Rendue veuve, elle habite premièrement chez son fils Alfred puis travaille quelque temps comme cuisinière chez M. Albert Préfontaine. Mathilde vit une longue vie jusqu'à l’âge de 91 ans. Elle est inhumée dans le cimetière de Saint-Pierre-Jolys. Plusieurs objets ont été trouvés par ses descendants dans une malle remplie de trésors familiaux, qui ont été transférés au MSBM.

TFT-93

Ceinture fléchée d'Elzéar Goulet

Elzéar Goulet est né en 1836 à Saint-Boniface. En 1861, il hérite du rôle de son frère Roger et commence à transporter la poste à cheval entre la colonie de la Rivière-Rouge et Pembina. Il se forge une bonne réputation et tisse plusieurs liens grâce à cette entreprise. Il épouse Hélène Jérôme à Pembina en 1859 et devient citoyen américain. Ensemble, ils auront 6 enfants.

Sa famille et son travail font en sorte qu’Elzéar voyage constamment entre les deux communautés. Il est appelé à s’impliquer lors de la résistance en 1869 et devient capitaine (2e commandant) sous Ambroise Lépine, dans le gouvernement provisoire. Il est membre de la cour martiale qui condamne Thomas Scott en mars 1870 et est en faveur de la peine de mort pour le prisonnier. Avec André Nault, Goulet sert d'escorte à Scott lorsque ce dernier est emmené de la prison du Fort Garry-d’en-Haut pour son exécution.

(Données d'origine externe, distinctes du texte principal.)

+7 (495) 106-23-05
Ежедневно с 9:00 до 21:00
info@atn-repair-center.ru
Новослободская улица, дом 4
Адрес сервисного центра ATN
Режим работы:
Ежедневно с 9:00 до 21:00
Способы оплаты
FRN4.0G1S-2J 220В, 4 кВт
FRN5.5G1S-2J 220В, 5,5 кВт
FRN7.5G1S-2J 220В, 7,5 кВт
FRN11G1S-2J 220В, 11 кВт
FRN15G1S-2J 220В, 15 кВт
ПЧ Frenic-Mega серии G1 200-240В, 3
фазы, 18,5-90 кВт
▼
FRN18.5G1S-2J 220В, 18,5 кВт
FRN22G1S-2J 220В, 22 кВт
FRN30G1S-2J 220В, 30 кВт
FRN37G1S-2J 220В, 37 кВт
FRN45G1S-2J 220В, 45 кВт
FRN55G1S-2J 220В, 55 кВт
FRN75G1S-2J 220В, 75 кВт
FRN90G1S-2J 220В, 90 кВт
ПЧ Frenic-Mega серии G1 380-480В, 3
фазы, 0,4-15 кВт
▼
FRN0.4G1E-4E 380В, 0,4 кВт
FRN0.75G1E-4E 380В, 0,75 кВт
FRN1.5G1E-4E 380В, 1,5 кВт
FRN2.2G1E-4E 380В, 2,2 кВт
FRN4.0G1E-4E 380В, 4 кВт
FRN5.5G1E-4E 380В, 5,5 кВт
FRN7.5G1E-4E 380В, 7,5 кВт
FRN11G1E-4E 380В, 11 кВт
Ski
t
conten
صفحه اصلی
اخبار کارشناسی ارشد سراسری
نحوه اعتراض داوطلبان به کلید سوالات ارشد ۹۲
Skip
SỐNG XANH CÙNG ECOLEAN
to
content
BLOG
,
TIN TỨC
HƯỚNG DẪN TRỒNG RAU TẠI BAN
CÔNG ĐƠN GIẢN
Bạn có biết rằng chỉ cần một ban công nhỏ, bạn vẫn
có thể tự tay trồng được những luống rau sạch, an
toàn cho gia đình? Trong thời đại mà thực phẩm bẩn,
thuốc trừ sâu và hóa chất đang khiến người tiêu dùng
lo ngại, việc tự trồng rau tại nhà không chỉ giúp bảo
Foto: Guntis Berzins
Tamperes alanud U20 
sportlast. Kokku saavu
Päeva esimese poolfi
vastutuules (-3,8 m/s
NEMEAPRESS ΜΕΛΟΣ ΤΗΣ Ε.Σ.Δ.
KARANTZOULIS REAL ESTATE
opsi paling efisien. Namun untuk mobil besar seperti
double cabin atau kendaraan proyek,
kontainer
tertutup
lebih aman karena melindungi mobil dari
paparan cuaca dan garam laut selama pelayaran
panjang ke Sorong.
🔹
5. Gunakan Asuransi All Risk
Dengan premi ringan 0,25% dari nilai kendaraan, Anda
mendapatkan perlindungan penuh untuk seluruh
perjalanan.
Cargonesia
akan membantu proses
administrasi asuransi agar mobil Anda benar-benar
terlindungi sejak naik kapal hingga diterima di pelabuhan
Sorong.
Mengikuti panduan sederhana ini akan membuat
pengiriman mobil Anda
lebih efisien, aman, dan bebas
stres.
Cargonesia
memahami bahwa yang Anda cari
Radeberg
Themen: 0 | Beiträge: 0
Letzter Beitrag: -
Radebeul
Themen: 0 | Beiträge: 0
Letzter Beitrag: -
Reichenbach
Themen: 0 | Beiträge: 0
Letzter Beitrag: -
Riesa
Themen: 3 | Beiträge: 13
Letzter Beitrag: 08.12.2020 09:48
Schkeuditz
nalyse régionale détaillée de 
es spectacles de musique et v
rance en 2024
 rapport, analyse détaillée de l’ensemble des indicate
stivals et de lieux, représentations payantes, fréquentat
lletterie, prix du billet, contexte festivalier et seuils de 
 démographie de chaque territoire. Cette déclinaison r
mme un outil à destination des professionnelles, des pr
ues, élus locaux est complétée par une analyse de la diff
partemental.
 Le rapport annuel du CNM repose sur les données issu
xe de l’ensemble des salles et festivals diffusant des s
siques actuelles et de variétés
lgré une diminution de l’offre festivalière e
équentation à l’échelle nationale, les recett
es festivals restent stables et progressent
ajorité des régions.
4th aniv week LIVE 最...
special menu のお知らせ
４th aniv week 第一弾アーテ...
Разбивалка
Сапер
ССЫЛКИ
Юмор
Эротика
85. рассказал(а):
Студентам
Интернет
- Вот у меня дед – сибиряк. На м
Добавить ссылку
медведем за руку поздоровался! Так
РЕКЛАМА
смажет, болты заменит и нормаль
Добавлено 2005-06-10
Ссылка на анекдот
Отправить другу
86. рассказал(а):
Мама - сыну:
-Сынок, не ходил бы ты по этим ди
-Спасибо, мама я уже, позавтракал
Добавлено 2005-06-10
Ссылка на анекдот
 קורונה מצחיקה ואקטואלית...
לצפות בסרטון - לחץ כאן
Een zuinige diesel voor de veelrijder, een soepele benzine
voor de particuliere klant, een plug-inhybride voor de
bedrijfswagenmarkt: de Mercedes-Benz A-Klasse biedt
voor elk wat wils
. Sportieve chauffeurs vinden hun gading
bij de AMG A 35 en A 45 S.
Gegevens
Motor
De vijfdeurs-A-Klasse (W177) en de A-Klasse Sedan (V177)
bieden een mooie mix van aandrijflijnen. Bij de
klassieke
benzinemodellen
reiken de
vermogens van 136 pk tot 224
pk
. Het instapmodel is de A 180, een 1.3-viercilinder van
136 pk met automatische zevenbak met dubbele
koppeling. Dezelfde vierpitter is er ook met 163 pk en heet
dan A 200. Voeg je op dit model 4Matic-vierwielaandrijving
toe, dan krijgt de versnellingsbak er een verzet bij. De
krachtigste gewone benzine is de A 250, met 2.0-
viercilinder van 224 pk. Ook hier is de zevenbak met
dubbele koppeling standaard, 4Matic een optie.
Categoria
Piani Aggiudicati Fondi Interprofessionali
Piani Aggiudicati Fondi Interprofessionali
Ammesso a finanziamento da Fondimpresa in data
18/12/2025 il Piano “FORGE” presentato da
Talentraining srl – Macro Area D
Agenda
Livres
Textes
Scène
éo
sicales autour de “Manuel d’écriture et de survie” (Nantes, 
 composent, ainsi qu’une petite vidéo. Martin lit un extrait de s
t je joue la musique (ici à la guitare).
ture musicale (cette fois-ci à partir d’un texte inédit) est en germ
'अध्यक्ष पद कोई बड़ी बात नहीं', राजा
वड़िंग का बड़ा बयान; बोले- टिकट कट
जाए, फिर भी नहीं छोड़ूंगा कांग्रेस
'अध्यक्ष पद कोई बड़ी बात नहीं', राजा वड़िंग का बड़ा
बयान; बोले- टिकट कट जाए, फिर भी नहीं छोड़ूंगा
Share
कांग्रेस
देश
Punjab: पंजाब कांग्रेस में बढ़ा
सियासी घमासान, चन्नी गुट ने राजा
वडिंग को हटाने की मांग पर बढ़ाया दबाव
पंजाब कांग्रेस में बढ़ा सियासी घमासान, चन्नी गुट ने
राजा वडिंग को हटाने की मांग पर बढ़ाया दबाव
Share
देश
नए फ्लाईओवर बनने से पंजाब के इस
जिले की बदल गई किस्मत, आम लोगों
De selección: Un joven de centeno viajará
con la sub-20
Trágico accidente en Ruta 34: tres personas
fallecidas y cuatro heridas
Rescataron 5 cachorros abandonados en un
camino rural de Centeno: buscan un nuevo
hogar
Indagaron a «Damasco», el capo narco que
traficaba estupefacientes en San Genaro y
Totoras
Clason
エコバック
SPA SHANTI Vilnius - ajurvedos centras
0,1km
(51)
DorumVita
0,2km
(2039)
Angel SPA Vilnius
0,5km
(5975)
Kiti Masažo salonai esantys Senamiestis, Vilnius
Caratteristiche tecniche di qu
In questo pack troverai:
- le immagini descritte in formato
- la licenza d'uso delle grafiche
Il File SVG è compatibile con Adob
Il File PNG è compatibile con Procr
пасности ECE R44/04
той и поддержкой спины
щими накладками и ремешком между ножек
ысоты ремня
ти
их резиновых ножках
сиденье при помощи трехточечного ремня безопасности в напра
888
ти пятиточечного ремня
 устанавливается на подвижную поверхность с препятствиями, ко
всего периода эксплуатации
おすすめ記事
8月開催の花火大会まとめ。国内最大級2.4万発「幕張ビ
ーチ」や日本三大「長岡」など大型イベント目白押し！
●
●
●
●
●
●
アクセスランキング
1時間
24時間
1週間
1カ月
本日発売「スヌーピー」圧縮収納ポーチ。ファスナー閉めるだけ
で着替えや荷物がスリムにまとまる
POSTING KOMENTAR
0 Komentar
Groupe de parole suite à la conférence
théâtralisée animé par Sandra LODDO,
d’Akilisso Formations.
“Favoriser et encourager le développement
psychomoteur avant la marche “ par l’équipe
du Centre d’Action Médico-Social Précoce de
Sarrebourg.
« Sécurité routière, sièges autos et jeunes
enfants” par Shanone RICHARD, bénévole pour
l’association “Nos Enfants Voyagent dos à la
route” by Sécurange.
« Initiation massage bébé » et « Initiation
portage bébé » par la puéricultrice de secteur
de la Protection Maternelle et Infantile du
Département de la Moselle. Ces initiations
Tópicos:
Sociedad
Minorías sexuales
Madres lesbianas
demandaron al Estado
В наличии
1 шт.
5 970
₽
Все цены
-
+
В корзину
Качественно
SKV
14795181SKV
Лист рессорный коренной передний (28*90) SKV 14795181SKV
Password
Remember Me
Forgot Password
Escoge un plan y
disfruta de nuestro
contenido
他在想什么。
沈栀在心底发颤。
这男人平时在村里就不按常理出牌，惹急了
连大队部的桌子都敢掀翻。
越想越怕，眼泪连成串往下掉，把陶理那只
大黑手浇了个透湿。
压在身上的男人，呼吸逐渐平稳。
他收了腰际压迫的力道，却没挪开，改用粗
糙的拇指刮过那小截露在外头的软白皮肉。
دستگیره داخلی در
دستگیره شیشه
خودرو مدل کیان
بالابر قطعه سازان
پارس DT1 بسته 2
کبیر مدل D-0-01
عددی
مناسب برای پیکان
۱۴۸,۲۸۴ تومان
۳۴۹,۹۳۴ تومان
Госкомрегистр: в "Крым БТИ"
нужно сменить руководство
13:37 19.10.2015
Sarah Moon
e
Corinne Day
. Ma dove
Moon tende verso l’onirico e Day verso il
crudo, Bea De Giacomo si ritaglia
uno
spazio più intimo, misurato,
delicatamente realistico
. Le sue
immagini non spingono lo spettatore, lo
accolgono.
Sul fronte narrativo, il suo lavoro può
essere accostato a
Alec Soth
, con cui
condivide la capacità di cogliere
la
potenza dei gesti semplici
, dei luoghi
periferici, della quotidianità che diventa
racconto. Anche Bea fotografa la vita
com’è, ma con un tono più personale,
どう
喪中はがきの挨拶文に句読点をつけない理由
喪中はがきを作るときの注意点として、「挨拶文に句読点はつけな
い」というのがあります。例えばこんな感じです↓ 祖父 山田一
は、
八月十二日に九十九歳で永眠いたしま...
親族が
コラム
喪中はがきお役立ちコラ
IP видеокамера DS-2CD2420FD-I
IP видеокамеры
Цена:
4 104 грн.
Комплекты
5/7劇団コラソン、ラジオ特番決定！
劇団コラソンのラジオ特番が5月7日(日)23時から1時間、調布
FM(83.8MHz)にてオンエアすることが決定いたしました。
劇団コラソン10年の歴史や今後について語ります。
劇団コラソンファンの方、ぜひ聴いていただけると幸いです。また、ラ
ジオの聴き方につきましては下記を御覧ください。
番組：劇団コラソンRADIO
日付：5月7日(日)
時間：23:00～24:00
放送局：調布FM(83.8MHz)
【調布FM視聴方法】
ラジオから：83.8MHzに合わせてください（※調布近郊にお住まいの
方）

Il est aussi chargé de se débarrasser du corps de Scott, à la suite de son exécution.

En septembre de 1870, Goulet est aperçu dans le village de Winnipeg par un homme qui avait été prisonnier de Riel sous le gouvernement provisoire. Avec deux membres du corps expéditionnaire de Garnet Joseph Wolseley, ils poursuivirent Goulet qui s'enfuit à pied vers la rivière Rouge. Goulet essaye de se rendre à Saint-Boniface en traversant la rivière à la nage. Ses poursuivants lui jettent des pierres, dont une frappe Goulet à la tête et l'assomme. Goulet se noie dans la rivière Rouge.

Le Parc commémoratif Elzéar-Goulet est situé le long de la rivière à Saint-Boniface, au nord du boulevard Provencher sur l’avenue Taché. Elzéar Goulet figure parmi les Métis reconnus lors de la commémoration des tombes tenue par l’Union nationale métisse Saint-Joseph du Manitoba le 16 novembre chaque année.

EE-344

Robe métisse

La provenance de cette robe n'est pas connue, mais elle faisait partie des collections originales de la Société historique de Saint-Boniface (SHSB). À la suite de la création du Musée de Saint-Boniface, la SHSB transfère au fil du temps la majorité des objets de ses collections au Musée, pour qu’elle puisse se concentrer davantage sur les archives. L'état de la robe suggère qu'elle est possiblement endommagée lors de l'incendie de la Cathédrale en 1968, époque où le musée de la SHSB se retrouve dans le sous-sol de la Cathédrale. Bien que cataloguée à l’origine comme étant une robe métisse, la coupe n’est pas typique des robes métisses documentées et il existe une photo dans la collection de Bibliothèque et Archives Canada qui démontre une femme Dakota (la femme de Sitting Eagle) portant une robe dont la coupe est très semblable.